Provided information →
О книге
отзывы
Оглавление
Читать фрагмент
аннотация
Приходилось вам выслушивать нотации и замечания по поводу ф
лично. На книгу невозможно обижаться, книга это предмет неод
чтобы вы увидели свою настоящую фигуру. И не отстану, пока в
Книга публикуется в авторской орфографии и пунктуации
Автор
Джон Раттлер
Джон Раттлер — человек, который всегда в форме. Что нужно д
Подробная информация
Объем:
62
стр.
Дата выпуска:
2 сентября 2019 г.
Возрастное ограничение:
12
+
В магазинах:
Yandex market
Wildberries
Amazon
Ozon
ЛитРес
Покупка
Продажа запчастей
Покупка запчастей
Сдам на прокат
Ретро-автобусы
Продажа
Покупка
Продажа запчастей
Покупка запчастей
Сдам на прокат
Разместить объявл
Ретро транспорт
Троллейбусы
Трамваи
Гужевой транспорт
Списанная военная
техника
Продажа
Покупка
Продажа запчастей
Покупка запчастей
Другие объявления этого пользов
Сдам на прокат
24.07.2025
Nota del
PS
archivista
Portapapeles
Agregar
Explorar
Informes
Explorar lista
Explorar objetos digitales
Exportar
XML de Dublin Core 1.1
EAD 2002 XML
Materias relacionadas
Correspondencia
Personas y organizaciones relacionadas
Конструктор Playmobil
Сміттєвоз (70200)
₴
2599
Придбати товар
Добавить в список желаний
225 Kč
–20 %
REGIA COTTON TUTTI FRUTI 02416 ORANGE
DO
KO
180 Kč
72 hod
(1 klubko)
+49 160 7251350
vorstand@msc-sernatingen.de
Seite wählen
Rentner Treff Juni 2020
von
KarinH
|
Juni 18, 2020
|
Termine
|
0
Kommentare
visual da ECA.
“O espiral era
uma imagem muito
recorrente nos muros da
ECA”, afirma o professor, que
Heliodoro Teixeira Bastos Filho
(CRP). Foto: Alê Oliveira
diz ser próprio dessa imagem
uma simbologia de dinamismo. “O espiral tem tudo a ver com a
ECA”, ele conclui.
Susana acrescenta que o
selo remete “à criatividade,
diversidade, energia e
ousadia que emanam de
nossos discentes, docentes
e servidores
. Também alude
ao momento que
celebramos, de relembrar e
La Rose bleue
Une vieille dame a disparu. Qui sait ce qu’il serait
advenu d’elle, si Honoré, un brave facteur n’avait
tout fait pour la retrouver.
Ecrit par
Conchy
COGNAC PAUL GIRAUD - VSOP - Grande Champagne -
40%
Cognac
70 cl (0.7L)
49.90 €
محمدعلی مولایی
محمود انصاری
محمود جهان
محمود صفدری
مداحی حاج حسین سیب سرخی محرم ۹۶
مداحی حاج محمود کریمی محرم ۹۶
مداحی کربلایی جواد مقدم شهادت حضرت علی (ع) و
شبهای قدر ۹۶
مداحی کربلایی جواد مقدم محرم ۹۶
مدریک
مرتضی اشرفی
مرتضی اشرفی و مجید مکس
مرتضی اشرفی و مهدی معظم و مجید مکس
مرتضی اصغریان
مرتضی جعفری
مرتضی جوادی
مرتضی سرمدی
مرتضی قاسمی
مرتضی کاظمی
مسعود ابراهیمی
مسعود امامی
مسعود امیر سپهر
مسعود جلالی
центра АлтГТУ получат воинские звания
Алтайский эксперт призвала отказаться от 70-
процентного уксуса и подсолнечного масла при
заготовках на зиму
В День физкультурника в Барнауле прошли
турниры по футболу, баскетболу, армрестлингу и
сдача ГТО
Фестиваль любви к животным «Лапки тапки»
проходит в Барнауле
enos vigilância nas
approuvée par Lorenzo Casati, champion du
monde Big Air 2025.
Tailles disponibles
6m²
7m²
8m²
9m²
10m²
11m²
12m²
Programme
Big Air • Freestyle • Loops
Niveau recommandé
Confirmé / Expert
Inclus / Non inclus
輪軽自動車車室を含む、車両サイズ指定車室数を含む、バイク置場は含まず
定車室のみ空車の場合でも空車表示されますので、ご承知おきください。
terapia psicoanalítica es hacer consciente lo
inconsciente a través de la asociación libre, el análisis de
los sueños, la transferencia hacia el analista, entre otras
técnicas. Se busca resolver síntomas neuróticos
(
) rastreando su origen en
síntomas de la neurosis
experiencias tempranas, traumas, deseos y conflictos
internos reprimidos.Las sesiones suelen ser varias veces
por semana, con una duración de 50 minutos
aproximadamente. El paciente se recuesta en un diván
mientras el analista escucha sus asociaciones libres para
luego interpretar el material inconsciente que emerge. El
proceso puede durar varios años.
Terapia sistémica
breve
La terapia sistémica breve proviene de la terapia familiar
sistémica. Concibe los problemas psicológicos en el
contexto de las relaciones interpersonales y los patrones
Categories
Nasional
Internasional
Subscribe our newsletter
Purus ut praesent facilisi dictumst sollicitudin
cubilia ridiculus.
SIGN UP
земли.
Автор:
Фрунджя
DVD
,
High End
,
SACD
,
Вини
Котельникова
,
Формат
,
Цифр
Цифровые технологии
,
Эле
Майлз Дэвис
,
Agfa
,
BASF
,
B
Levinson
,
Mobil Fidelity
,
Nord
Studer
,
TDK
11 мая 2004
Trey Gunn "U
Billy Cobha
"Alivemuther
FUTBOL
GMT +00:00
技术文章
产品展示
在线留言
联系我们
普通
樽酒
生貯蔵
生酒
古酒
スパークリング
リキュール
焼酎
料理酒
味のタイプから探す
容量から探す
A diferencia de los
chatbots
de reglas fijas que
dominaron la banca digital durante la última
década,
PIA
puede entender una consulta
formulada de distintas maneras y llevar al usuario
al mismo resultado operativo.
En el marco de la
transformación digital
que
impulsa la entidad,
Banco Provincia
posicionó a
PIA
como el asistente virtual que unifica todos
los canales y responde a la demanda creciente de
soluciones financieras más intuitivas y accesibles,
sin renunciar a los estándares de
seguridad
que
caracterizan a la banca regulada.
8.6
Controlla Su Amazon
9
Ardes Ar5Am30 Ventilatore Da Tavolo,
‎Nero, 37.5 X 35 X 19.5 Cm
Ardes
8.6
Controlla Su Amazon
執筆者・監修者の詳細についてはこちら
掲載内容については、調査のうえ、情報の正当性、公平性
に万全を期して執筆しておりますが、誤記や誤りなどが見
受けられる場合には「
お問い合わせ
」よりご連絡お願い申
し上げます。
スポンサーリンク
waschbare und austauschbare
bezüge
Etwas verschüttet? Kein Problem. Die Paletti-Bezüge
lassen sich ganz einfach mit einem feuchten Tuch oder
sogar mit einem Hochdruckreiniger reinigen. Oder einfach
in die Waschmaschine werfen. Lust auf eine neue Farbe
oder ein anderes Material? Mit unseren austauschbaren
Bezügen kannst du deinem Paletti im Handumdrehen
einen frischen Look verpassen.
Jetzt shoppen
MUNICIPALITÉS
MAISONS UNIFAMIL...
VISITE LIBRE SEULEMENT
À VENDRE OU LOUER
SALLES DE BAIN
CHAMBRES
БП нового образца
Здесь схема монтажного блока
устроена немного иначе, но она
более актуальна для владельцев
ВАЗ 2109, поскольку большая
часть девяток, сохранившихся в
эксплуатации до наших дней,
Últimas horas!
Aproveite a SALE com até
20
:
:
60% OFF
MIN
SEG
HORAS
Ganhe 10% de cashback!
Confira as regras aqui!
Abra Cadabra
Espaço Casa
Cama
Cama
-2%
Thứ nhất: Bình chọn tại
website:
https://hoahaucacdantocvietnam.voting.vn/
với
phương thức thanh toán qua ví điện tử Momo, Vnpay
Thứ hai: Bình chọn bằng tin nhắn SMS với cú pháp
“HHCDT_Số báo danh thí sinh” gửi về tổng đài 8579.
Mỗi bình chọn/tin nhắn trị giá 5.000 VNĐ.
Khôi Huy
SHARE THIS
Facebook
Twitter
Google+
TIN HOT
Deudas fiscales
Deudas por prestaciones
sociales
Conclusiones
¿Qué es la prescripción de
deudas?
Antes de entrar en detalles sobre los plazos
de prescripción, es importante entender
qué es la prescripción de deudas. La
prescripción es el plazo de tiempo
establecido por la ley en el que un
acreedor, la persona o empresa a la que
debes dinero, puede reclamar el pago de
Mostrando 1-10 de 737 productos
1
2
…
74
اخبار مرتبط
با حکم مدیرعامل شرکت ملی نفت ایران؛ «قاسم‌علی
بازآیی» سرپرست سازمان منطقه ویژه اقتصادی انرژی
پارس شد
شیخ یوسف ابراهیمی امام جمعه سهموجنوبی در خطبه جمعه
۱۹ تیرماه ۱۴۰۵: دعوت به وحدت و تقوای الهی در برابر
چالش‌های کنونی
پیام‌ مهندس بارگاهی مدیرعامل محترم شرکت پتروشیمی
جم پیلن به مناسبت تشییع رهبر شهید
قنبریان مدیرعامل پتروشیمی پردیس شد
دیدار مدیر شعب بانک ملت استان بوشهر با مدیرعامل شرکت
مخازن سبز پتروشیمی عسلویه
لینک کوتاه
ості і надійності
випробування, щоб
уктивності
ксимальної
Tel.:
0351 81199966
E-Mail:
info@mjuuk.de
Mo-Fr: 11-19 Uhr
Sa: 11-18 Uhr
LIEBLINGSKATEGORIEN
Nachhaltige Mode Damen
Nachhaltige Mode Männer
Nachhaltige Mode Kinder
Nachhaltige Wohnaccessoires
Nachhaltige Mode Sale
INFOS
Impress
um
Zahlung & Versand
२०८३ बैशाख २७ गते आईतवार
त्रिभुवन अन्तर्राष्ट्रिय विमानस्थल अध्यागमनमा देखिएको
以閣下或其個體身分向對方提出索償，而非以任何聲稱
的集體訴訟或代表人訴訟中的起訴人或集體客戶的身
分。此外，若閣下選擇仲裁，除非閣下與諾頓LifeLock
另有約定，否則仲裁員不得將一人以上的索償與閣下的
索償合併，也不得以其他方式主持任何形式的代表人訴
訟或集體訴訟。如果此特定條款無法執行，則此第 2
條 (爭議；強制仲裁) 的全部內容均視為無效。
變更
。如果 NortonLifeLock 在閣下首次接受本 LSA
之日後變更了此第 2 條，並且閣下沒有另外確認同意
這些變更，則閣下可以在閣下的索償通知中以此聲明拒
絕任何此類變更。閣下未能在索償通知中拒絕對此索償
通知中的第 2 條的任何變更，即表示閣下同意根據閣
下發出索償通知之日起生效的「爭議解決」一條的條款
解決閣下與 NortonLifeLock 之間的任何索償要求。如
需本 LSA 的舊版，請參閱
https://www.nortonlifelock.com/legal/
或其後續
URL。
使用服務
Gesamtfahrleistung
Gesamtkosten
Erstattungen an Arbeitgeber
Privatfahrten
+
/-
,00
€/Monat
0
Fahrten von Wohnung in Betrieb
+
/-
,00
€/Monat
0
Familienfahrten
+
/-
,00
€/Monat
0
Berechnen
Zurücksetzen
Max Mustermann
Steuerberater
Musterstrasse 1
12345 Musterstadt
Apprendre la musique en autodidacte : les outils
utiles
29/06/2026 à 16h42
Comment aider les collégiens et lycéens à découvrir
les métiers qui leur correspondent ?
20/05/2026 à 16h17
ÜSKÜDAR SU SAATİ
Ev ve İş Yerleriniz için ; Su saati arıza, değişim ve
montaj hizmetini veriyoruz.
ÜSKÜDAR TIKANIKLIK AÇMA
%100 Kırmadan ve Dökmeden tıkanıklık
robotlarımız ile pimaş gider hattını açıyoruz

Request →
Locate every line in the material above that contains the string "entender", matching its case exactly, and copy each of those lines.

Answer area →
puede entender una consulta
de prescripción, es importante entender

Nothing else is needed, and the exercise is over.